During the mid-19th century, George Catlin created two large collections of paintings featuring Indian portraits, genre scenes, and western landscapes. The first collection, which he called his "Indian Gallery," included more than 500 works completed during the 1830s. Most of the surviving paintings from this group are now at the Smithsonian American Art Museum in Washington, DC. During the 1850s and 1860s, Catlin created a second collection, numbering more than 600 works, which he called his "Cartoon Collection." The surviving works from this collection were acquired by the American Museum of Natural History in New York in 1912. Paul Mellon purchased more than 300 paintings from the Cartoon Collection when they were deaccessioned. In 1965, he gave 351 works from this collection to the National Gallery of Art.

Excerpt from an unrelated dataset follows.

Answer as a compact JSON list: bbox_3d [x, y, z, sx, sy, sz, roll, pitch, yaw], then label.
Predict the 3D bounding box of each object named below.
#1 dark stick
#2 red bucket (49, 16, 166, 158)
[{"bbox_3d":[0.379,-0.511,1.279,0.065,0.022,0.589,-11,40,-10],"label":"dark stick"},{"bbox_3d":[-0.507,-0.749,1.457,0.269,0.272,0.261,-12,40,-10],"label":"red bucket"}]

When Catlin exhibited the Cartoon Collection in New York in 1871, he published a catalog listing all the works. The catalog entries often included additional information about the subject of each painting. Catlin's catalog entry for this painting follows.

 

Cartoon No. 1.     Kónza.   

a. -- Sho-me-kós-se (The Wolf); head chief of the tribe, dressed in a rich costume of skins; on his Buffalo robe is curiously painted a Buffalo chase, and in his hand he holds a handsome pipe.

b. -- Wa-hón-ga-shee (No Fool).

c. -- Chesh-oo-hóng-ha (The Man of Good Sense).

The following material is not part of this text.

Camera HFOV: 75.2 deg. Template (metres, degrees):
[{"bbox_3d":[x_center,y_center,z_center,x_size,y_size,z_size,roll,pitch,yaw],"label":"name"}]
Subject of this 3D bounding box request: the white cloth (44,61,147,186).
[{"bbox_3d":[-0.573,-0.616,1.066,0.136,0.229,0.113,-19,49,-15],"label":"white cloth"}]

d. -- Meach-o-shín-gaw (The Little White Bear); three distinguished warriors of the Konza tribe, dressed and painted for war; their heads shaved and ornamented with red crests, made of the hair of deer's tails, dyed red, and horse hair; the uniform mode of the warriors of that tribe.

e. -- Din-dée (-----); wife and child of the Chief.

The remnant of a numerous and warlike tribe, decimated by rum and whiskey and the small pox, on the Kansas river west of Missouri. Painted in 1831.

Inscription

lower center: Catlin p.

Provenance

George Catlin [1796-1872]; by descent to his daughters, Clara Gregory Catlin, Louise Catlin Kinney, and Elizabeth Wing Catlin; purchased 1912 from Elizabeth Wing Catlin by the American Museum of Natural History; sold 1959 through (Kennedy Galleries, New York) to Mr. Paul Mellon, Upperville, VA; gift 1965 to the NGA.

Exhibition History
1968
Loan for display with permanent collection, Phoenix Art Museum, 1968-1969.
1985
Extended loan for use by Ambassador Joseph M. Rodgers, U.S. Embassy residence, Paris, France, 1985-1989.
Bibliography
1970
American Paintings and Sculpture: An Illustrated Catalogue. National Gallery of Art, Washington, 1970: 28.
1980
American Paintings: An Illustrated Catalogue. National Gallery of Art, Washington, 1980: 49, repro.
1992
American Paintings: An Illustrated Catalogue. National Gallery of Art, Washington, 1992: 57, repro.